How A Hair Massacre Got Me Here!
While attending high school in Germany, during the late 80’s, I became mesmerized by New Wave and Goth culture. I felt a strong desire to look like every member of the bands I listened to. Especially my favorites, Depeche Mode and The Cure. This led to my inevitable experimentation with cutting and coloring my hair.
Ruining the bathroom rugs in my parent’s house became a rite of passage for me. A couple of bottles of medicinal hydrogen peroxide and two hours of blow-drying gave me the best shade of orange marmalade anyone had ever seen. Looking back at how hideous a color that actually was, I can laugh at myself now. At the time I was pretty proud of my pumpkin spice latte locks.
One fateful day, I headed down to the barber shop with five dollars in my hand. It was time to have my art work trimmed up. As I sat in the chair, the German woman zipped and snipped around my head with a combination of scissors and clippers. She worked so fast. With all the gyrations around my head and the manipulations of the strands, I was sure she would transform my home dye job into a salon-prepared pièce de résistance. Because she had the chair turned away from the mirror, I had to trust that my awesome new look would be revealed to me at home. I don’t even think I peeked at her handiwork before I left.

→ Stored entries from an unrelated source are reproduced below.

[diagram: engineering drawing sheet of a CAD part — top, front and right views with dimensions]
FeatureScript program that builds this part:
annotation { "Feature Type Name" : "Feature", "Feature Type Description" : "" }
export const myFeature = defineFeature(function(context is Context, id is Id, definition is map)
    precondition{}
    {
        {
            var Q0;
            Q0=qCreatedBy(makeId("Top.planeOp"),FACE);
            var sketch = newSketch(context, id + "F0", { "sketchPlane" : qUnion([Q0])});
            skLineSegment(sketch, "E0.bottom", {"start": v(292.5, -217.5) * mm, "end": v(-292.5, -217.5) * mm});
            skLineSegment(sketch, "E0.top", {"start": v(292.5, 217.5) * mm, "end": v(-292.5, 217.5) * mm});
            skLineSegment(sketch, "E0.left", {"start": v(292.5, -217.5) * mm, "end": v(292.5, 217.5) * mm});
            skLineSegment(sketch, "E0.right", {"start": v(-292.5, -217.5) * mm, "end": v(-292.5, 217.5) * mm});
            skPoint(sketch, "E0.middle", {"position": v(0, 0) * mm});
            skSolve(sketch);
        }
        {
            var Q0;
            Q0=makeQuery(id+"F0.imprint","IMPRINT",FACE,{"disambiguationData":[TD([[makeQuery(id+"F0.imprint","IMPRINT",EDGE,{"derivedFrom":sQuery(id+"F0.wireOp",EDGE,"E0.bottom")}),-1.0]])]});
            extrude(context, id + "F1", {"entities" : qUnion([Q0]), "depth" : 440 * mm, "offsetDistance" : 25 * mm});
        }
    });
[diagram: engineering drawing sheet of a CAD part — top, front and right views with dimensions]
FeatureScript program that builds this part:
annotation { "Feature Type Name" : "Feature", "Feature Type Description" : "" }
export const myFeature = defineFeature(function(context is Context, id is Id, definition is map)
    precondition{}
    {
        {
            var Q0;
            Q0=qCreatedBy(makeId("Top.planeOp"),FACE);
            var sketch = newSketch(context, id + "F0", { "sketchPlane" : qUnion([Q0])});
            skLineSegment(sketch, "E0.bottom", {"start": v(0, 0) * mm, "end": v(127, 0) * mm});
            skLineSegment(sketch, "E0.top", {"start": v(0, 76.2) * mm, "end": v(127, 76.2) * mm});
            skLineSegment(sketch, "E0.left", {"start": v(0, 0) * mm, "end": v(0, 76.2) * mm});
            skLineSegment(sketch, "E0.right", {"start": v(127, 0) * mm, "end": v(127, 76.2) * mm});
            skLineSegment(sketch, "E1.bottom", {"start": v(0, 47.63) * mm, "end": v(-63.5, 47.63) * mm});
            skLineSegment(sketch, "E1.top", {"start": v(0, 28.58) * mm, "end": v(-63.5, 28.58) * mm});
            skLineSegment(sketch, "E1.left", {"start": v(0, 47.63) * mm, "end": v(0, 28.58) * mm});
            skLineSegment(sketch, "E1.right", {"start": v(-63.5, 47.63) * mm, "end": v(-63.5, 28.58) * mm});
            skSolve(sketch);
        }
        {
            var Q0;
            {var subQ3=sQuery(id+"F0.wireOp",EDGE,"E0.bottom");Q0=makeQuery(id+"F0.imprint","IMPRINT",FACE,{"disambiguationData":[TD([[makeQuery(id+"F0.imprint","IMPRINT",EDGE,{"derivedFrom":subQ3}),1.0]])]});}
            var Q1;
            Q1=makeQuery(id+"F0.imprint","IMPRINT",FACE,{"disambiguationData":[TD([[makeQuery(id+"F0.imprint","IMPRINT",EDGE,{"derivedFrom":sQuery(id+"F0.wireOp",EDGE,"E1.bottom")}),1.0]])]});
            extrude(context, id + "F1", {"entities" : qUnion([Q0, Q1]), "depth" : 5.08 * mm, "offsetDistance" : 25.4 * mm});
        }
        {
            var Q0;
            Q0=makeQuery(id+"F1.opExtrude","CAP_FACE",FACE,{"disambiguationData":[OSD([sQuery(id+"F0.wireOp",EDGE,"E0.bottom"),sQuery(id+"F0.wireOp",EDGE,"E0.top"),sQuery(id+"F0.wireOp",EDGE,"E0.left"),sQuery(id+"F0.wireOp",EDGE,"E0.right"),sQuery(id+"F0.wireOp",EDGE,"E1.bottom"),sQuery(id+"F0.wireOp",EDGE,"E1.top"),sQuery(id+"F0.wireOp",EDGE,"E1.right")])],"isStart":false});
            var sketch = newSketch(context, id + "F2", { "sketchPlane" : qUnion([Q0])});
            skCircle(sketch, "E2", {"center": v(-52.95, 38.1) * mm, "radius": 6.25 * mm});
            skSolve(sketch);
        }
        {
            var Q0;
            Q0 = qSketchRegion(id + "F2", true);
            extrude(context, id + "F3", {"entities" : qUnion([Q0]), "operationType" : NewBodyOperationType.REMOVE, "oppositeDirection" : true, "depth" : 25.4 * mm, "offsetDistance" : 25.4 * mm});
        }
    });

As soon as I got home, I looked into the mirror to check it out. Nothing could prepare me for the devastation. It had been about a month since I’d colored it and the roots had grown out quite a bit. All around the top of my head where the barber pinched my hair together, I found massive potholes in the “blonde” parts. This exposed the near black natural color at the roots. It could only be described as a chainsaw hair massacre. I really wasn’t sure what to do about it, and I definitely was not going back to the barber shop.
For my summer job, I did some yard work including clipping hedges. It dawned on me that I might be able to apply my hedge clipping skills to my own head. So, I had my dad take me on base to buy a set of hair clippers. Somehow, I was able to shave and shape my way into a decent haircut. It only took three hours due to my OCD (Obsessive Cutting Disorder), but it was worth it. Being able to salvage the lighter color in the front was a bonus.
After that, I vowed never to pay for another haircut again.
My hair got some attention in school. When I explained what happened, my friends were amazed that I fixed it myself. When others began to ask me to do their hair as well, a light bulb came on. Maybe this was my passion. Maybe this is what I was born to do.
After I graduated high school, I spent the next five years in the Army. They shaved my head in basic training, but it was free. So I feel like I did not break my vow. Once I got to my unit, haircuts were mandatory. There was a choice to go to the Post Barber Shop or continue with my decision of cutting my own hair.
One of the infamous barbers had been named “Hatchet Addie” because of how terrible she was. Guys were coming back describing their cuts, using phrases like; butchered, slaughtered and mangled. These comments made the choice easy for me.
When others found out that I was able to do my own hair, the word spread quickly that if you wanted a better haircut than “Hatchet Addie,” I was the guy to see. Making my fellow soldiers look professional was something I really enjoyed.
Of course there were a few times when some soldiers got into a bind. Usually the night before an inspection some of the medics tried to shorten their hair with surgical scissors after they had been drinking. A knock on my door followed by a slurred, “I heard you could fix this..?” would greet me when I opened the door. It didn’t matter; I thoroughly enjoyed cutting hair regardless of the circumstances.
After leaving the Army, I decided to pursue my dream of being a professional hairdresser.
My original plan upon attending cosmetology school in 1993 was to blow everyone away with my self-taught skills, and then become famous. I would charge $500 for each haircut, like they do in Hollywood, and have everyone name-drop me like I was a pair of bedazzled designer jeans, or one of those overpriced purses. Isn’t that everyone’s plan?
Because I loved what I was learning, I excelled in all my classes. At times I found myself helping others when they were struggling at certain things. Students teaching other students wasn’t something they condoned, and I was quickly told to let the instructors do the teaching. However, this did not go unnoticed.
Half way through my training, I was approached by the owner of Capitol, the late Lyal McCaig. His exact words to me were, “I want to see you take the Instructor Program.” In my head I thought, “No way, that will derail my plan to be famous.” Of course I didn’t say this to him. My response was, “I’ll think about it.”
The Cosmetology program was forty hours a week and about a year long. In order to pay for school and make sure I had all my bills covered, I worked in the evenings and weekends at a retail job as well as a food service job. More schooling after all of that did not seem enticing.
As I thought about it some more, I realized that Lyal McCaig was internationally known, well respected in this industry for his skill and considered a legend in his own right. If he saw something in me that I didn’t see in myself, then I needed to go with his recommendation. Being famous could wait.